Wednesday, February 22, 2006

The UAE thing

Right now, George W. Bush is taking a lot of heat down south for not caving into baseless, nonsensical and essentially racist demands that he rescind the sale of commercial authority over 6 American ports to a company owned by the government of the United Arab Emirates.

Here's a comment I posted on Occam's Carbuncle:

The UAE are more an ally against Muslim extremists than an enemy, by far. They provide a base for American planes and they also provide important intelligence.

My problem with the sale is that the UAE are still an undemocratic country, but that still seems besides the point in the eyes of the administration, since they are still one of the more moderate nations, both in terms of their government, but also in terms of the people. (The objections don't have to do with this point anyway.)

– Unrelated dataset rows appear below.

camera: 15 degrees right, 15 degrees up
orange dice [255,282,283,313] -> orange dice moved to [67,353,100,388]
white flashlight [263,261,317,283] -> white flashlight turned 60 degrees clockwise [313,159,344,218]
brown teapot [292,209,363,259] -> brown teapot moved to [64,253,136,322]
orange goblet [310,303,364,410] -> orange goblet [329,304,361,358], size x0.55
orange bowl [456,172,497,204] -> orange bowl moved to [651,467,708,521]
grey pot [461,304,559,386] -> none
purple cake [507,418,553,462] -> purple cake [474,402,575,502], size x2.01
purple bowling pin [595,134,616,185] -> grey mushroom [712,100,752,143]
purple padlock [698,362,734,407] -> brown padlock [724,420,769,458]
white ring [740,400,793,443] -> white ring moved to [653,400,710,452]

Right now, the only objection appears to be that the UAE is an Arab country. Terrorists can infiltrate any port company... whether the company is owned by the British or the UAE is unimportant. And port companies don't DO much that's important anyway. They act as the bureaucracy at the port - they don't deal with security.

None of the objections appear to have substance, especially since the UAE have a fairly strong record since September 11, even helping with the training of Iraqi security forces. The rejection of this deal will make the United States look racist throughout the world, particularly in the Middle East. Their relationship with the UAE would be seriously strained since there doesn't appear to be any principled objection to the sale. This decision, more than any other, would hurt America's ability to work multilaterally in the Middle East.

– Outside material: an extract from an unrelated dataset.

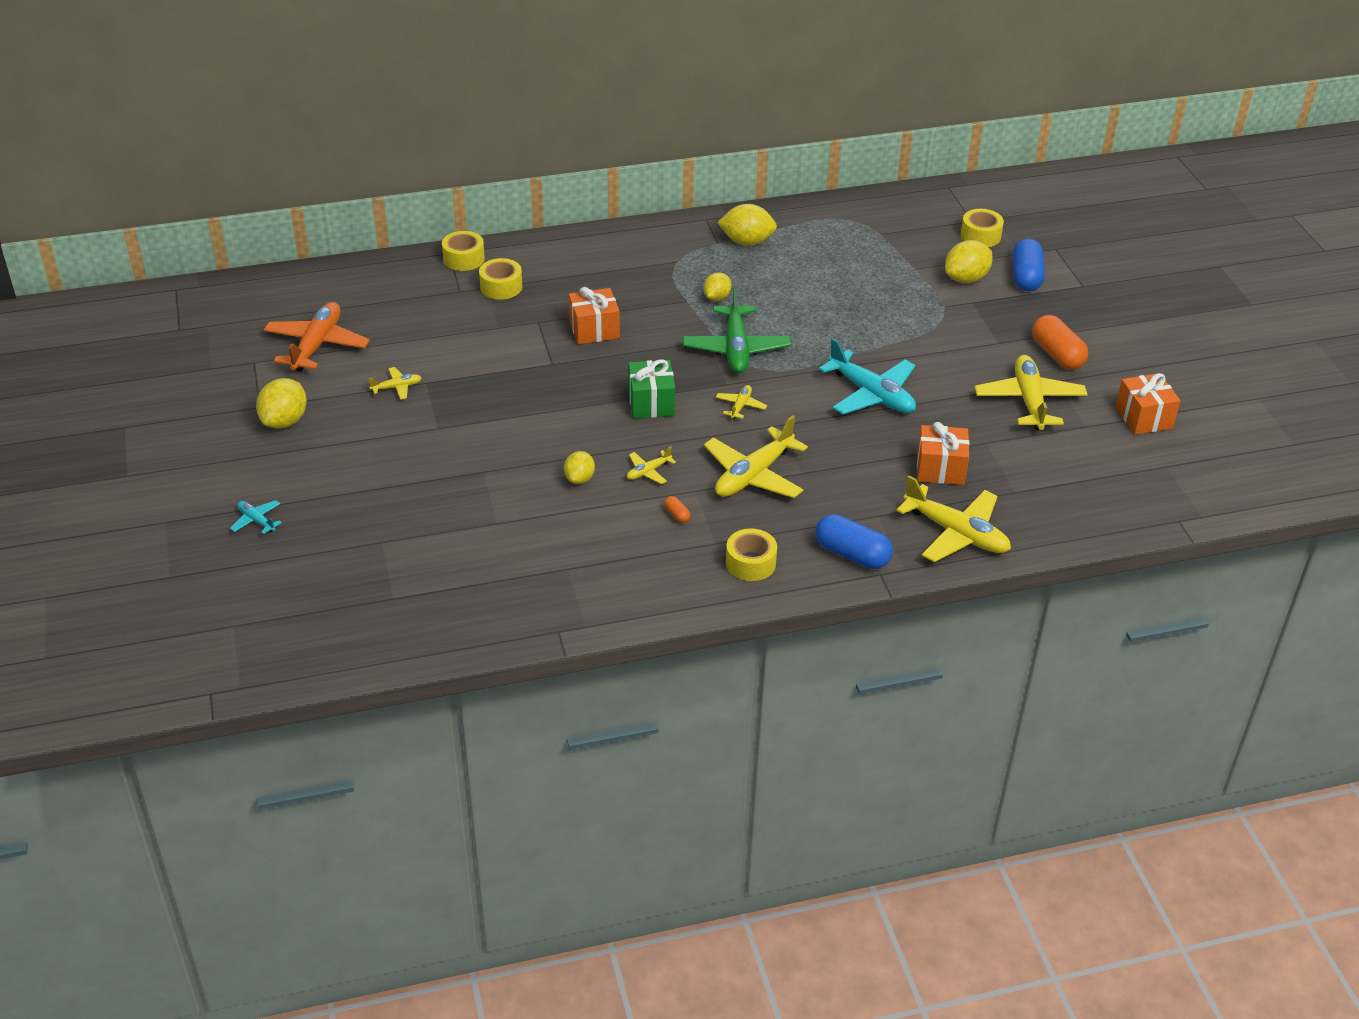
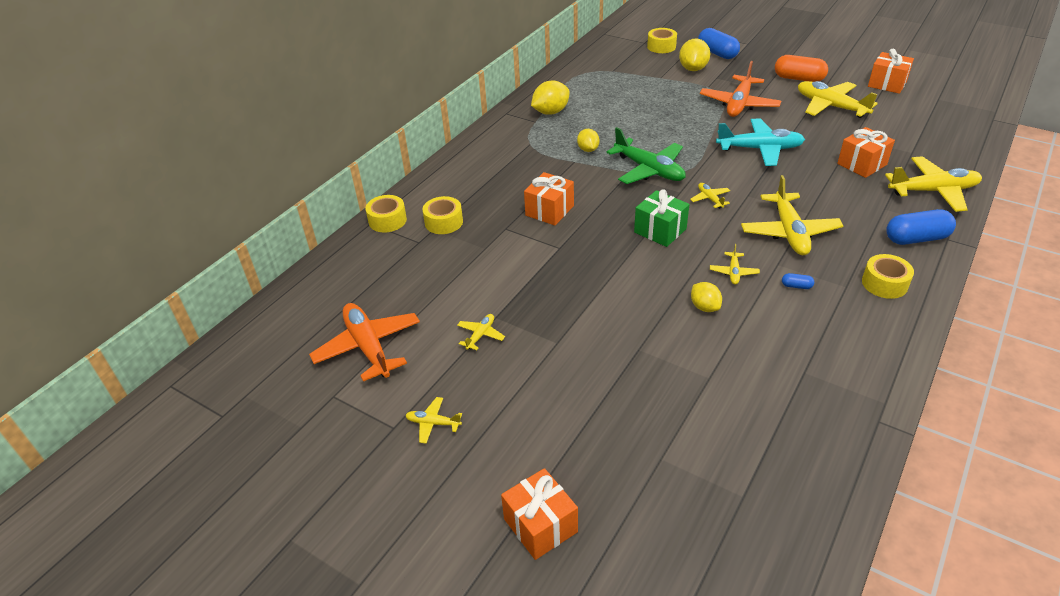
camera: 40 degrees left, 0 degrees up
turquoise plane [230,500,282,534] -> orange gift [501,468,578,560]
yellow lemon [256,378,307,429] -> yellow plane [405,397,462,443]
orange capsule [664,496,690,523] -> blue capsule [782,273,814,289]
none -> orange plane [700,61,781,117]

The opposition (which consists of basically all Democrats and most Republicans) seems to base their decision to oppose the deal almost exclusively on a xenophobic attempt to score political points by seeming tough because the company is owned by the UAE, an Arab country.

Fortunately, Bush is more mature than that. Congress rarely is, and I often fear that the next President (in 2009) won't be nearly as restrained as Bush (when it comes to making unprincipled decisions based on xenophobia just for political gain).